Data for this task:
####

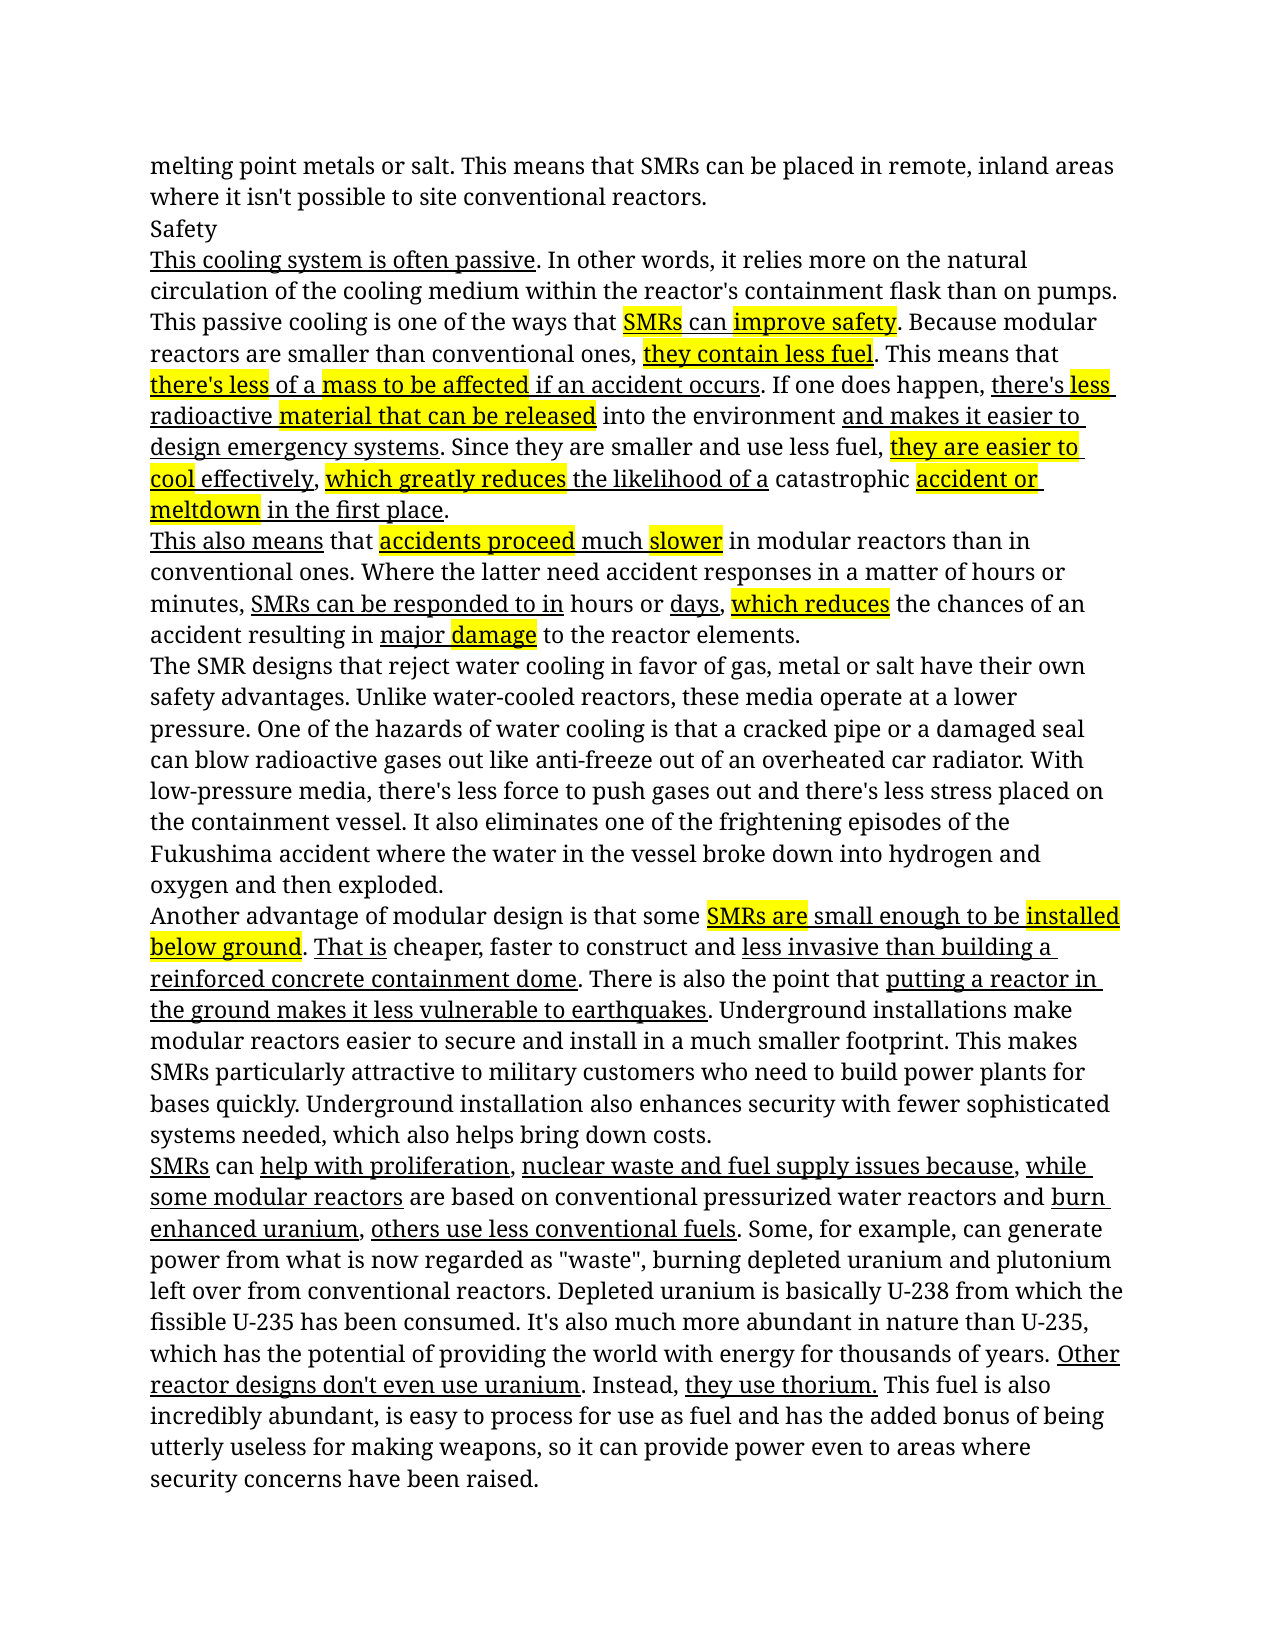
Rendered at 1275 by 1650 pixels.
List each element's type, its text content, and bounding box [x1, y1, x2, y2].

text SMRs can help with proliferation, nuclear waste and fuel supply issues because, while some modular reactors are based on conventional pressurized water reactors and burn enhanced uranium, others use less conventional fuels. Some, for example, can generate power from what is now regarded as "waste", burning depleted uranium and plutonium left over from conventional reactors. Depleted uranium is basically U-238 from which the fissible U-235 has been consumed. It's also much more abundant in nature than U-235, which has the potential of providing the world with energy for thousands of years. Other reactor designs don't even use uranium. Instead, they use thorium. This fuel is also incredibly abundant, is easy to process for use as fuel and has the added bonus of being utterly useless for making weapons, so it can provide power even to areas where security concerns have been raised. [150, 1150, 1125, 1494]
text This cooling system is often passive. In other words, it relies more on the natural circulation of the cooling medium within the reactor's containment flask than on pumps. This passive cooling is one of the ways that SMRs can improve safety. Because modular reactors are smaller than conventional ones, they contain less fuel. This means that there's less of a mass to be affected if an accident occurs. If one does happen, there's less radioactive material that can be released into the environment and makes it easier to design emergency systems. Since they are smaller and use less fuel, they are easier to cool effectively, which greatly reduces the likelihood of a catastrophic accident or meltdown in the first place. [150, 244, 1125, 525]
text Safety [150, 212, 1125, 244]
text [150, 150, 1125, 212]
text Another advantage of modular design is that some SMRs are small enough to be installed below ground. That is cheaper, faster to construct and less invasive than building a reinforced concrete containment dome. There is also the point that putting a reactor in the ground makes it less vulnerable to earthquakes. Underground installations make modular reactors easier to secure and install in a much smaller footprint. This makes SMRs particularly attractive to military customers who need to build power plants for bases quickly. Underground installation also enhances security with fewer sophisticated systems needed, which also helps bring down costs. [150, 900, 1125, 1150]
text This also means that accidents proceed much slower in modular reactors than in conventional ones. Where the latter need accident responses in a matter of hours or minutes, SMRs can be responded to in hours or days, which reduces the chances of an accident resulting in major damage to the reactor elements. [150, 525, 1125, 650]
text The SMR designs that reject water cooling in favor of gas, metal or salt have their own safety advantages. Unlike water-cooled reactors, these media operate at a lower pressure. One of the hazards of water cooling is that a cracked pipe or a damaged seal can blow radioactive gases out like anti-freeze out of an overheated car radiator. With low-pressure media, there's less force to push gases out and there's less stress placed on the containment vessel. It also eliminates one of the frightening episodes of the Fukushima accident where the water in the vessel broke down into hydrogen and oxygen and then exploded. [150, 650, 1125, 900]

####

Instructions to follow: Return all the data exactly, pictures omitted.

Answer:
Rendered at 1275 by 1650 pixels.
List each element's type, its text content, and bounding box [x1, y1, x2, y2].

text SMRs can help with proliferation, nuclear waste and fuel supply issues because, while some modular reactors are based on conventional pressurized water reactors and burn enhanced uranium, others use less conventional fuels. Some, for example, can generate power from what is now regarded as "waste", burning depleted uranium and plutonium left over from conventional reactors. Depleted uranium is basically U-238 from which the fissible U-235 has been consumed. It's also much more abundant in nature than U-235, which has the potential of providing the world with energy for thousands of years. Other reactor designs don't even use uranium. Instead, they use thorium. This fuel is also incredibly abundant, is easy to process for use as fuel and has the added bonus of being utterly useless for making weapons, so it can provide power even to areas where security concerns have been raised. [150, 1150, 1125, 1494]
text This cooling system is often passive. In other words, it relies more on the natural circulation of the cooling medium within the reactor's containment flask than on pumps. This passive cooling is one of the ways that SMRs can improve safety. Because modular reactors are smaller than conventional ones, they contain less fuel. This means that there's less of a mass to be affected if an accident occurs. If one does happen, there's less radioactive material that can be released into the environment and makes it easier to design emergency systems. Since they are smaller and use less fuel, they are easier to cool effectively, which greatly reduces the likelihood of a catastrophic accident or meltdown in the first place. [150, 244, 1125, 525]
text Safety [150, 212, 1125, 244]
text [150, 150, 1125, 212]
text Another advantage of modular design is that some SMRs are small enough to be installed below ground. That is cheaper, faster to construct and less invasive than building a reinforced concrete containment dome. There is also the point that putting a reactor in the ground makes it less vulnerable to earthquakes. Underground installations make modular reactors easier to secure and install in a much smaller footprint. This makes SMRs particularly attractive to military customers who need to build power plants for bases quickly. Underground installation also enhances security with fewer sophisticated systems needed, which also helps bring down costs. [150, 900, 1125, 1150]
text This also means that accidents proceed much slower in modular reactors than in conventional ones. Where the latter need accident responses in a matter of hours or minutes, SMRs can be responded to in hours or days, which reduces the chances of an accident resulting in major damage to the reactor elements. [150, 525, 1125, 650]
text The SMR designs that reject water cooling in favor of gas, metal or salt have their own safety advantages. Unlike water-cooled reactors, these media operate at a lower pressure. One of the hazards of water cooling is that a cracked pipe or a damaged seal can blow radioactive gases out like anti-freeze out of an overheated car radiator. With low-pressure media, there's less force to push gases out and there's less stress placed on the containment vessel. It also eliminates one of the frightening episodes of the Fukushima accident where the water in the vessel broke down into hydrogen and oxygen and then exploded. [150, 650, 1125, 900]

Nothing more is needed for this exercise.